車のタイヤが握り潰されたようにパンクしていた。

エアリアルの技術を取り入れた停止ホールドに似た機能がなければ、車ごとどこかに衝突していただろう。


「車の不備じゃないのかね?」


「い、いえ、こんな傷跡は私は・・・・・・」


運転手が口を開きかけた時だった。


運転手の上げた右腕が何かに掴まれたように停止していた。

必死に引っ張ってもびくともしない。

それどころか、ミシリと握り潰されるように軋みを上げる。

あとわずかでも力が加われば腕ごと粉砕されるだろう。


「あ、ああああッ!!」


タイヤのように腕が粉砕されかねない。

本能的に判断した運転手は一目散にその場を逃げ出した。


「ま、待て、貴様!!」


怒りの声を上げるが運転手はそれ以上の恐怖に襲われて逃げ走る。

仕方ないと舌打ちすると北尾はまだ移動程度は出来るだろうと車の運転席に乗り込もうとした。
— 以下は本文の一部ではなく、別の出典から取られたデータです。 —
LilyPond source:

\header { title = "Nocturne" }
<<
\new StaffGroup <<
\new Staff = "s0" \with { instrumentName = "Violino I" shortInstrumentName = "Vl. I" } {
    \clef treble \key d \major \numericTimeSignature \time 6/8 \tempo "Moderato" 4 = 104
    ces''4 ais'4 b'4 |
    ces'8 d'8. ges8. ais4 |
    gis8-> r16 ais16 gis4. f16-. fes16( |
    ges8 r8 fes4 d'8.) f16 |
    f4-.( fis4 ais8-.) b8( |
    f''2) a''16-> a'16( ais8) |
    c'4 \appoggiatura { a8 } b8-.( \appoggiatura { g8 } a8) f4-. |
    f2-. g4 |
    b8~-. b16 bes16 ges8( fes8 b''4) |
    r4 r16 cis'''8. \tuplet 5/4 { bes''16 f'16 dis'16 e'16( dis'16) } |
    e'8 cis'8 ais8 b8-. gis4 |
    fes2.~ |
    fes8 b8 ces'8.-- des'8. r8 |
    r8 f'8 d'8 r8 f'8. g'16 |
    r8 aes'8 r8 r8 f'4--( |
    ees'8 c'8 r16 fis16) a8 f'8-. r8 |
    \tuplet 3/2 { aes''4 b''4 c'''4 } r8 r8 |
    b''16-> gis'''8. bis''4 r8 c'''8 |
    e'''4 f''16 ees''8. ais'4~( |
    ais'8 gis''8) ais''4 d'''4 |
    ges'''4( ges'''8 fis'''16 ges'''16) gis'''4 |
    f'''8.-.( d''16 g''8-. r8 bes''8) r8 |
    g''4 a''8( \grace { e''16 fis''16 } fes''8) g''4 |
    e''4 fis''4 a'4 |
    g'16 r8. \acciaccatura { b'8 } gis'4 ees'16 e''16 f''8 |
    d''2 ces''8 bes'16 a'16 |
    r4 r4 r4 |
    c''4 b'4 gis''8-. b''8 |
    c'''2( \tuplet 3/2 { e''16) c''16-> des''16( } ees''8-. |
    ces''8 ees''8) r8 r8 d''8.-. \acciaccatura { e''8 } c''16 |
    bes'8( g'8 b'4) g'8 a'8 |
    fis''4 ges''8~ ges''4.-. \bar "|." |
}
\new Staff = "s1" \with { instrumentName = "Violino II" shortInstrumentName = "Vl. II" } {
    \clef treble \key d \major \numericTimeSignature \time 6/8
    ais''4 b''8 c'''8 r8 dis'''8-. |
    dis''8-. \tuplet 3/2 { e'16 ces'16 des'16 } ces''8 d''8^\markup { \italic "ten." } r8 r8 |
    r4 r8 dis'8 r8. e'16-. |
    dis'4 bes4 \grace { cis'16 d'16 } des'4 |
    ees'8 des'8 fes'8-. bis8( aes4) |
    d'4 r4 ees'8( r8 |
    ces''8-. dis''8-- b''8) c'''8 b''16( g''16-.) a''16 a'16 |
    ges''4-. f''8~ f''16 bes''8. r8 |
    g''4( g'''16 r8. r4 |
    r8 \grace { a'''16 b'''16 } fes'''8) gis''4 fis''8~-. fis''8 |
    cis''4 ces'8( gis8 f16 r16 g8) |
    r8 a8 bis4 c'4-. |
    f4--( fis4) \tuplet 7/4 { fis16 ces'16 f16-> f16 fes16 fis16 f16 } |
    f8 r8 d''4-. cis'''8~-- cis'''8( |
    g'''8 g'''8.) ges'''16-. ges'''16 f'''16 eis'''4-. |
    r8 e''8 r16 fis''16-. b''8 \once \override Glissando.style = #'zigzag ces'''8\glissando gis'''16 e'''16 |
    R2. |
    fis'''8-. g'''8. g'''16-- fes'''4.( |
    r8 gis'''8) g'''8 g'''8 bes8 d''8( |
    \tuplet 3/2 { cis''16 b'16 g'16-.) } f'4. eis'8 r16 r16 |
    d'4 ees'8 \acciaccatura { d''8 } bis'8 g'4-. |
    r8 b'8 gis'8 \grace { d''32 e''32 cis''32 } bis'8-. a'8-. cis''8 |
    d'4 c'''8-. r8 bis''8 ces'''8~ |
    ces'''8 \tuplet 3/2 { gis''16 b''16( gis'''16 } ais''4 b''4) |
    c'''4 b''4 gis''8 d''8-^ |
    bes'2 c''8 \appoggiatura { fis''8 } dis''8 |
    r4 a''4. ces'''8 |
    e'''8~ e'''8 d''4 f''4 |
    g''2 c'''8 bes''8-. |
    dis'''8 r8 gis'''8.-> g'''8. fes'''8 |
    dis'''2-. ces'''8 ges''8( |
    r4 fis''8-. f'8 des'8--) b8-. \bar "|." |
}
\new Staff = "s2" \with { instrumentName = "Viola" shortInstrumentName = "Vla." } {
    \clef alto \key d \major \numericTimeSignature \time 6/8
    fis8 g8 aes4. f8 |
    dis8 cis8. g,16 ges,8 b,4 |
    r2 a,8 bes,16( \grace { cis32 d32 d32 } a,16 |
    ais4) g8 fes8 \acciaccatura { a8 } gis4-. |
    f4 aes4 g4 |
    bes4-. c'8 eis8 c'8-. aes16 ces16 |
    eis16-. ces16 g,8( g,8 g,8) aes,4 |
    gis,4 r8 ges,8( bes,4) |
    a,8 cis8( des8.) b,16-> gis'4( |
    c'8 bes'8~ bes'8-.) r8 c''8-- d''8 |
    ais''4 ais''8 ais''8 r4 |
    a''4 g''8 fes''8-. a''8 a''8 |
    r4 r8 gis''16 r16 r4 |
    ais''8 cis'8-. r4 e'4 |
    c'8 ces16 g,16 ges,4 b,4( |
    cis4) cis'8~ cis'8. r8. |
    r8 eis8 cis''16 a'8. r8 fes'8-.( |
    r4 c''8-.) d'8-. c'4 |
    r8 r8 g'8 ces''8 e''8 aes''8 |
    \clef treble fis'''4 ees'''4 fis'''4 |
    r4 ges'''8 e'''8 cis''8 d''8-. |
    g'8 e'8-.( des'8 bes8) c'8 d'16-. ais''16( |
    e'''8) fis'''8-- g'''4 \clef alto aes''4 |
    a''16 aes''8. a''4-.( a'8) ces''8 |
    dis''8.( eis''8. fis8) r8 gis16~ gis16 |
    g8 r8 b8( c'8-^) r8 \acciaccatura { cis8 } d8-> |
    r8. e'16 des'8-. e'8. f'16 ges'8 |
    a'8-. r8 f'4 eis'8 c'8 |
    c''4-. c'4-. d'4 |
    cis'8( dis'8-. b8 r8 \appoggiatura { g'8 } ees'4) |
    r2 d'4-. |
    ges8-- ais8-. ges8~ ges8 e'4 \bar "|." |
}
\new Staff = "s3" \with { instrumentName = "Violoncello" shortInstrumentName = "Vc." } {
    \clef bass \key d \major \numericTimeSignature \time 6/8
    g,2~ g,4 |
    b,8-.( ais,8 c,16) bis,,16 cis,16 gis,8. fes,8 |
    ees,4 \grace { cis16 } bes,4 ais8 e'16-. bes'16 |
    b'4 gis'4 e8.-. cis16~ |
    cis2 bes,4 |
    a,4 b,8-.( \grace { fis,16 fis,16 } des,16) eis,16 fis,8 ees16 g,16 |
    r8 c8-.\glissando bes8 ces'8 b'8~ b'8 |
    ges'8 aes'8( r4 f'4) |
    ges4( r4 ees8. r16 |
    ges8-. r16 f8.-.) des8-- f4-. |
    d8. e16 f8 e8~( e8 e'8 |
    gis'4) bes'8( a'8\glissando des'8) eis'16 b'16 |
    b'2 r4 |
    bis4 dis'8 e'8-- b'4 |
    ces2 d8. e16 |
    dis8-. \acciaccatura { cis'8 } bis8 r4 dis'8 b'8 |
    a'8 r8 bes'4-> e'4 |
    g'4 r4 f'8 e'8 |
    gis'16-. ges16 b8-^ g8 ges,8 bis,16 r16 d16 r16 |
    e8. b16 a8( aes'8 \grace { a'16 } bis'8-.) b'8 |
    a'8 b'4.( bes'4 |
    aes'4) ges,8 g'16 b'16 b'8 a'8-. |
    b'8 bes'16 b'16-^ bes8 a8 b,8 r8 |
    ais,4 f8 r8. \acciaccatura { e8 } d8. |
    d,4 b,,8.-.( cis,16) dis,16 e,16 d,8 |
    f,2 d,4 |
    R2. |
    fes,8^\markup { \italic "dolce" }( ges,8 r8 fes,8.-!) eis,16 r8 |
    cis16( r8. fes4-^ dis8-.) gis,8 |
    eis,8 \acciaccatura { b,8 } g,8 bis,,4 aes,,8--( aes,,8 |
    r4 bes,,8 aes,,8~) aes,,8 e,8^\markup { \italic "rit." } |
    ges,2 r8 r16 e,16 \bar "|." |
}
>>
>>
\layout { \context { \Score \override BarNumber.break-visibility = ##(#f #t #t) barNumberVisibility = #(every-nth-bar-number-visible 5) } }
何が起こったのか知らないが、すぐにこの場を離れるべきだと本能が告げている。


運転手の逃げる気持ちもわからないでもないと、北尾は車のエンジンを入れ直そうとした。


その首筋が何者かに掴まれた。



「だ、誰・・・・・・だ、貴様ッ!!」


叫びながらも凄まじい速度で連れ去られて息が詰まる。



「がッ・・・・・・!!」


あわや窒息する寸前で地面に投げ出される。

息を吐き出しながらも転がされて高額のスーツも泥に塗れる。


そこで近くに人が立っていることに気が付いた。


暗い林の中では顔を確認する術はなかった。

しかし、まるで仕込んだように月の光がゆっくりと降り注ぐ。


そして、そこに立っていたのは。



「待ちかねたよ、北尾」


歪んだ笑みを浮かべた男。


彼が利用するはずだった男、芦原連也だった。